Sublinhem-se como derivados naturais da praga chamada “contentamento espiritual” a esterilidade, o conforto, a acomodação, e só quando se sente a aprazia ocupar toda a extensão do continuuum corpo/mente é que se aclara de vez a máxima segundo a qual a dor e a paixão, não precisamente nessa ordem, são peças inextricáveis do processo maior que é a vida.

Entendendo-se por vida “a jornada aventurosa do nascimento à morte”, além dos acontecimentos maiores e menores compactados nesse interregno, acontecimentos esses que podem transbordar significado ou, ao contrário, exibir pobreza franciscana.

Processo maior que é a vida, murmurou, colocando à prova a seriedade de que se julgava locatário. Era óbvio que evitava franzir a testa em excesso. Temia as marcas da expressão. Todavia, começou a rir até provocar o próprio engasgo e urinar a calça jeans.

Que processo?, alguém perguntou de chofre.
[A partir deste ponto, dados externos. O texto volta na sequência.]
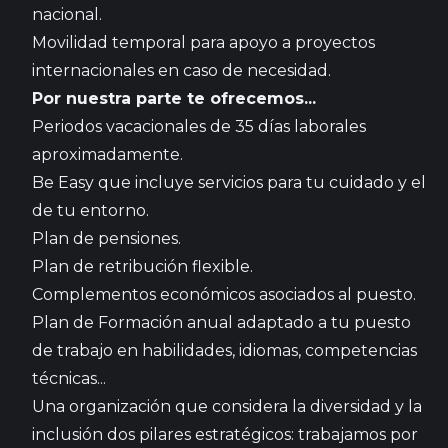
nacional.
Movilidad temporal para apoyo a proyectos
internacionales en caso de necesidad.
Por nuestra parte te ofrecemos...
Periodos vacacionales de 35 días laborales
aproximadamente.
Be Easy que incluye servicios para tu cuidado y el
de tu entorno.
Plan de pensiones.
Plan de retribución flexible.
Complementos económicos asociados al puesto.
Plan de Formación anual adaptado a tu puesto
de trabajo en habilidades, idiomas, competencias
técnicas...
Una organización que considera la diversidad y la
inclusión dos pilares estratégicos: trabajamos por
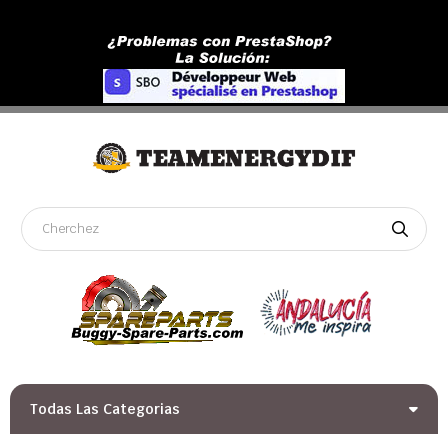
Todas Las Categorias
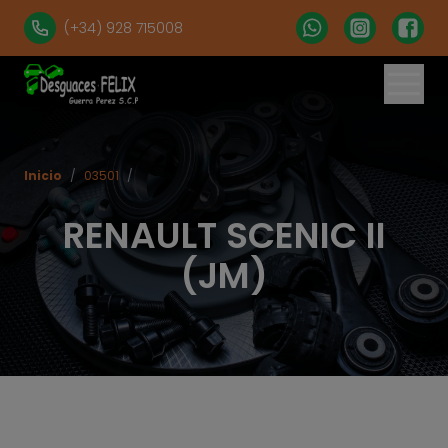
(+34) 928 715008
% set vehiculos = 'apartados' | get('num = 39') %}
Inicio
/
03501
/
RENAULT SCENIC II
(JM)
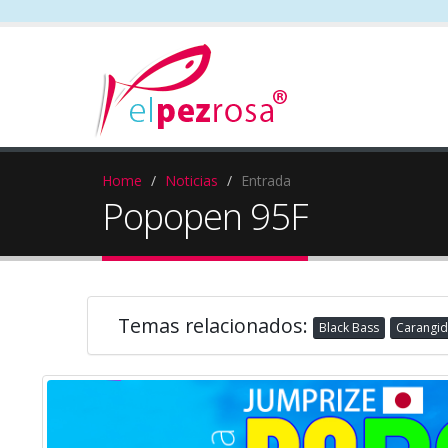
Home
Noticias
Entrada
Popopen 95F
Temas relacionados:
Black Bass
Carangid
Ora, que processo!, quis debochar, mas lembrou um caso parecido que lhe ocorrera ano passado. Interrompido por um aluno, que o havia provocado atirando sentenças indubitavelmente contestatórias, tais como “os maias e tal e tal e tal” e “história para retardado esse papo de apocalipse”.

Não houve jeito. Recorreu a Paulo Freire, sem sucesso. Acabou empurrado em direção a um beco sem saída pedagógico. Não pretendia ver-se encalacrado novamente, então partiu para o ataque.
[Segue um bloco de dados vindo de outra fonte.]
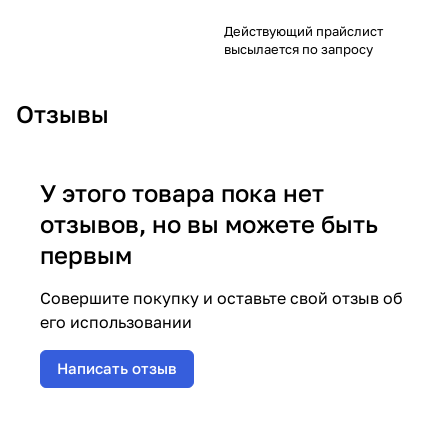
Действующий прайслист
высылается по запросу
Отзывы
У этого товара пока нет
отзывов, но вы можете быть
первым
Совершите покупку и оставьте свой отзыв об
его использовании
Написать отзыв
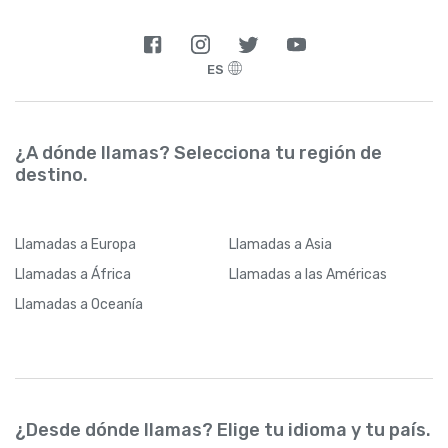
ES
¿A dónde llamas? Selecciona tu región de
destino.
Llamadas
a Europa
Llamadas
a Asia
Llamadas
a África
Llamadas
a las Américas
Llamadas
a Oceanía
¿Desde dónde llamas? Elige tu idioma y tu país.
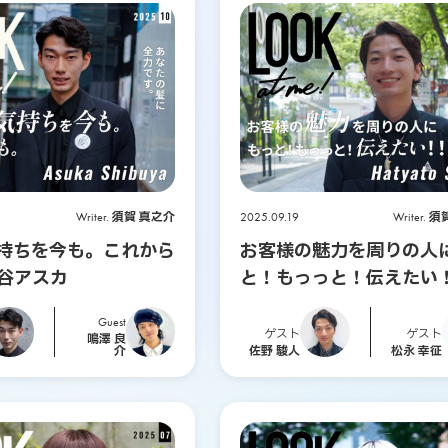
Writer.
須賀 真之介
2025.09.19
Writer.
須
持ちを今も。これから
お客様の魅力を周りの人
澁谷アスカ
と！もっっと！伝えたい
by 佐野 駿人
Guest
ゲスト
ゲスト
鳴澤 良
介
佐野 駿人
松永 幸征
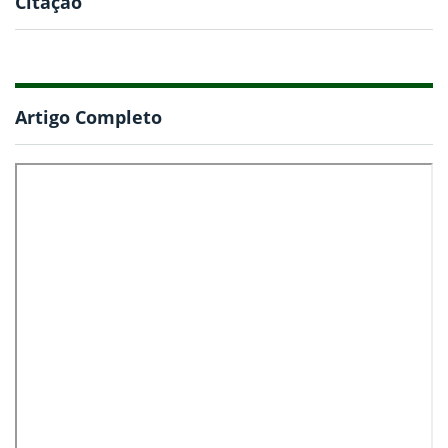
Citação
Artigo Completo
O processo, repetiu, fingindo deter-se no que parecia um raciocínio esfiapado, apegando-se a derradeiro e questionável recurso dialético. O processo maior que é a vida é um conceito fechado em si mesmo, respondeu finalmente sem disfarçar a opção pelo obscurantismo.

Para gozo íntimo, ninguém replicou.

Golpe de mestre. Isso nem de longe era o mais importante, todos sabiam, no entanto foi desse modo que pôs fim a duas horas e vinte e sete minutos de um entrevero intelectual desgastante.

Pediu cerveja e pastel de carne. Fumou e dançou a noite inteira.